Il fallait que ce soit un homme qui pose la question : est-ce que 68 n’a pas ete d’abord la revolution des femmes ? Est-ce que ce ne sont pas elles qui se trouvent a l’origine du mouvement, plutot que les hommes ? Cette revolte a touche de plein fouet l’autorite masculine. Cette revolution, conduite par ces femmes-la, ces filles de mai, a entraine la mutation profonde de la societe. Aujourd’hui, quarante ans apres, leur role apparait enfin clairement.
Nous vivons aujourd’hui dans une societe de liberte sexuelle qui prone l’egalite et la parite entre les hommes et les femmes. Mais replongeons-nous avant 1968, comme dans le film Diabolo Menthe de Diane Kuris. Au-dela de toute nostalgie et de tout romantisme, la condition des jeunes femmes y est desastreuse. La contraception est interdite et l’avortement clandestin un fleau. Les discriminations dans l’acces aux etudes, a l’emploi, aux responsabilites sociales et politiques, frappent les femmes, dont les salaires moyens sont inferieurs d’un tiers a ceux des hommes. Conformisme, morale, images sexistes et assignation au role maternel s’opposent a leur liberte sexuelle. Depuis des millenaires, le sexe et l’esprit demeurent le domaine reserve des hommes. Et si les femmes sont toujours omnipresentes dans les representations litteraires, c’est souvent pour perpetuer d’anciennes moeurs. La parole des femmes est le plus souvent disqualifiee. C’est donc dans cette societe vissee sur sa misogynie que l’idee selon laquelle la liberation des femmes ne pouvait etre que l’oeuvre des femmes elles-memes s’est imposee et revelee pleinement dans les evenements de Mai 1968.

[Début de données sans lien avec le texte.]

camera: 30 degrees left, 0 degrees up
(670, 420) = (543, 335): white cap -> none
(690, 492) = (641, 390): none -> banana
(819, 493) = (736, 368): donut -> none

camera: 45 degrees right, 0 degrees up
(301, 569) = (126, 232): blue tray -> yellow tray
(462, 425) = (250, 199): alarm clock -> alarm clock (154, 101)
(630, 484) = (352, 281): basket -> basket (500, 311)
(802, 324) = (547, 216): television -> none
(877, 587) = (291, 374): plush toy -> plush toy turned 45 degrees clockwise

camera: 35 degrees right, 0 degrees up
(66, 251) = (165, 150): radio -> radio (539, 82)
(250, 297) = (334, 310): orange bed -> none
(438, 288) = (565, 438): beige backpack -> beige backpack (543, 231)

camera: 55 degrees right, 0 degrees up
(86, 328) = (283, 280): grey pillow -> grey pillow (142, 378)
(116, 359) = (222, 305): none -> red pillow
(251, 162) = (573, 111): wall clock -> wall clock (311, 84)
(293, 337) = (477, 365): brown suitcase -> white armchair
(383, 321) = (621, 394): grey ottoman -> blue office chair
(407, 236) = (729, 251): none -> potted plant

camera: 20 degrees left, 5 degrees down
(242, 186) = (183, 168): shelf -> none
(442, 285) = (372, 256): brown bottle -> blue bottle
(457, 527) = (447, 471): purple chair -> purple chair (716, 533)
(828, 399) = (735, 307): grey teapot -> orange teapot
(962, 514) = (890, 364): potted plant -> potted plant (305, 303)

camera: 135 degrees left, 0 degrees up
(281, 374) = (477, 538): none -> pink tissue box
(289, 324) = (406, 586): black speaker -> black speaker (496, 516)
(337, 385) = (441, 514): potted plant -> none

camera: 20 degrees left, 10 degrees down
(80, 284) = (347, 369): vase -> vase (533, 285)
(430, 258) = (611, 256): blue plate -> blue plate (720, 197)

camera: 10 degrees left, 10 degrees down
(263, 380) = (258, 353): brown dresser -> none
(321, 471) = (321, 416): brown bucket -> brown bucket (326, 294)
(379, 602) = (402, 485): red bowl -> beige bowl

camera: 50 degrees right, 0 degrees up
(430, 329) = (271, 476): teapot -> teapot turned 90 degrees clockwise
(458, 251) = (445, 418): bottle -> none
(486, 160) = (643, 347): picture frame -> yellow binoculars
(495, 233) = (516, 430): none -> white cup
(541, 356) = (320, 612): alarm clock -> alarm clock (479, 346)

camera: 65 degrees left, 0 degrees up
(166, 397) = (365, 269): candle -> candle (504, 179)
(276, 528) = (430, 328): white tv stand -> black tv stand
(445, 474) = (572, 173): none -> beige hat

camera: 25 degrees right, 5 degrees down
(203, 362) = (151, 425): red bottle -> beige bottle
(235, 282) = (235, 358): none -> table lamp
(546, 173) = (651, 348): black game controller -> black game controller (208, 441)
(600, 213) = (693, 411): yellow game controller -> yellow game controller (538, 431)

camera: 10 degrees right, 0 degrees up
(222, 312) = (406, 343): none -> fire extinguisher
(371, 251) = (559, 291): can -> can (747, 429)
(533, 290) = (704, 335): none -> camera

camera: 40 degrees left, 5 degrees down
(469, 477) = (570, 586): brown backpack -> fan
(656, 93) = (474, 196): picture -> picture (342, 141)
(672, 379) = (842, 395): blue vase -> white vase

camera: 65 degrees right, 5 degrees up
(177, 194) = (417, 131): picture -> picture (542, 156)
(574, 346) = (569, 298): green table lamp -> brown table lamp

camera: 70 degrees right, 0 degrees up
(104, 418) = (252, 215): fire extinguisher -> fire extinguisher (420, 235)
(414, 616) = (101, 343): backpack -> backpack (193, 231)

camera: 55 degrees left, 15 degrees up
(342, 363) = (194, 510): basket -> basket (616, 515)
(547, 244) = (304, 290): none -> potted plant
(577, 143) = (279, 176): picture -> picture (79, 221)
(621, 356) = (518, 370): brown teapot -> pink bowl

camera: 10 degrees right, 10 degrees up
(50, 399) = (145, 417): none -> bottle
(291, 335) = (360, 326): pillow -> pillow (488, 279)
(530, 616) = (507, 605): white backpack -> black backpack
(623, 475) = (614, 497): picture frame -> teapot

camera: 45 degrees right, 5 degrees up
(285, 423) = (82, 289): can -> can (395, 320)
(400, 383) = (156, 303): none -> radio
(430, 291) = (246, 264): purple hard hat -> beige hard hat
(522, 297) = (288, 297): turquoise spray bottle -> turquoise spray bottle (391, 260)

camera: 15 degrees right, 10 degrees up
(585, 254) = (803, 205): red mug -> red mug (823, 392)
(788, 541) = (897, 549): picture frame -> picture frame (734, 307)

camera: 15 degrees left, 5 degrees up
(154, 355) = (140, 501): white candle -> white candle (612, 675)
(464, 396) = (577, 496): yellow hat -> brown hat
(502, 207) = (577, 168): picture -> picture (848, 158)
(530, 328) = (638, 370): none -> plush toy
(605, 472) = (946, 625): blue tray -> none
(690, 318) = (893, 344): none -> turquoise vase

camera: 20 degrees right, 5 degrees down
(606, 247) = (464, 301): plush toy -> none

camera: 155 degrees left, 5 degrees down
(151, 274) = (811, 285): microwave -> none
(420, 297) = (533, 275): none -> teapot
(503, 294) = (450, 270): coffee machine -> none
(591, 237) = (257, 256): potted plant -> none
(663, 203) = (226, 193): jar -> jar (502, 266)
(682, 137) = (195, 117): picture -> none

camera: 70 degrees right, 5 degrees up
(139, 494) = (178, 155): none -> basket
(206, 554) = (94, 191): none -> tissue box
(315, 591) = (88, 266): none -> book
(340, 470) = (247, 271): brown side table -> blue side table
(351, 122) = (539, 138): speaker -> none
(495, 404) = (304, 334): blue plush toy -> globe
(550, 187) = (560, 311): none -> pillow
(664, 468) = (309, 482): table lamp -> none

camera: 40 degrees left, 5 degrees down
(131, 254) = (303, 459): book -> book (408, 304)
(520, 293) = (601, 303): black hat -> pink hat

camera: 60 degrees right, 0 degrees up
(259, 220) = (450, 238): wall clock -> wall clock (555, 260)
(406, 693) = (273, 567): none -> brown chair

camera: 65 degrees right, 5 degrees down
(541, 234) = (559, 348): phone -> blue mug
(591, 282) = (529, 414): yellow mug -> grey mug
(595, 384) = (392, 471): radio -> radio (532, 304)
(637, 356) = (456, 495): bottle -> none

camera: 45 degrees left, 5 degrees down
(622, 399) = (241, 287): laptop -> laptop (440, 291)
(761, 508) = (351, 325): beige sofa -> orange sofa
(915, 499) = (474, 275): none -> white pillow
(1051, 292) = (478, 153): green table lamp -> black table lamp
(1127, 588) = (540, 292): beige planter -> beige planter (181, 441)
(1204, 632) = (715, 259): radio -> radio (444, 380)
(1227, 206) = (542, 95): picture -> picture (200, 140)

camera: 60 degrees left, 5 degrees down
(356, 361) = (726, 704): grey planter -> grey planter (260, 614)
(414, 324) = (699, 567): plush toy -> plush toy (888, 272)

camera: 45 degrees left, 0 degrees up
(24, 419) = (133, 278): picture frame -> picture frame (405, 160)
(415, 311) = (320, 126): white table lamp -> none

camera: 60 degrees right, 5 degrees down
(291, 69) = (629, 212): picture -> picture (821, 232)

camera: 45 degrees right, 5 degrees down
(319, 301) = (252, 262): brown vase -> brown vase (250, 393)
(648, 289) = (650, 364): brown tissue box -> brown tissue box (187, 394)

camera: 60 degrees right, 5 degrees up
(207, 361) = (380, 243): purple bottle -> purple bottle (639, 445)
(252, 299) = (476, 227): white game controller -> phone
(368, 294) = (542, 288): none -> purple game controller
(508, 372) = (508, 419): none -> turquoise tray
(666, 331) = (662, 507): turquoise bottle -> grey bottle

Un groupe, le FMA (feminin, masculin, avenir) est constitue. Avec quelques affiches, il remplit meme un amphitheatre de la Sorbonne en Mai 68. Les femmes sont en premiere ligne, mais, tres vite, ce sont les hommes presents dans l’amphi qui prennent en main les debats.
Cette affiche de Mai 1968 peut donc etre consideree comme un des actes de naissance de ce combat des femmes, s’engouffrant dans le mouvement de 68 :
Etudiant qui remets tout en question, Les rapports de l’eleve au maitre, As-tu pense a remettre en question Les rapports de l’homme a la femme ?
Etudiante qui participes a la revolution, Ne sois pas dupee une fois de plus, Ne suis pas seulement les autres, Definis tes propres revendications !
Le FMA devait se radicaliser et changer de nom pour s’appeler feminisme, marxisme, action. Hommes et femmes, egalement victimes de la misere sexuelle, doivent lutter ensemble, pense-t-on alors. Mais dans les faits, ce sont les femmes, les plus opprimees, qui devaient apporter puissance et dynamisme a cette lutte.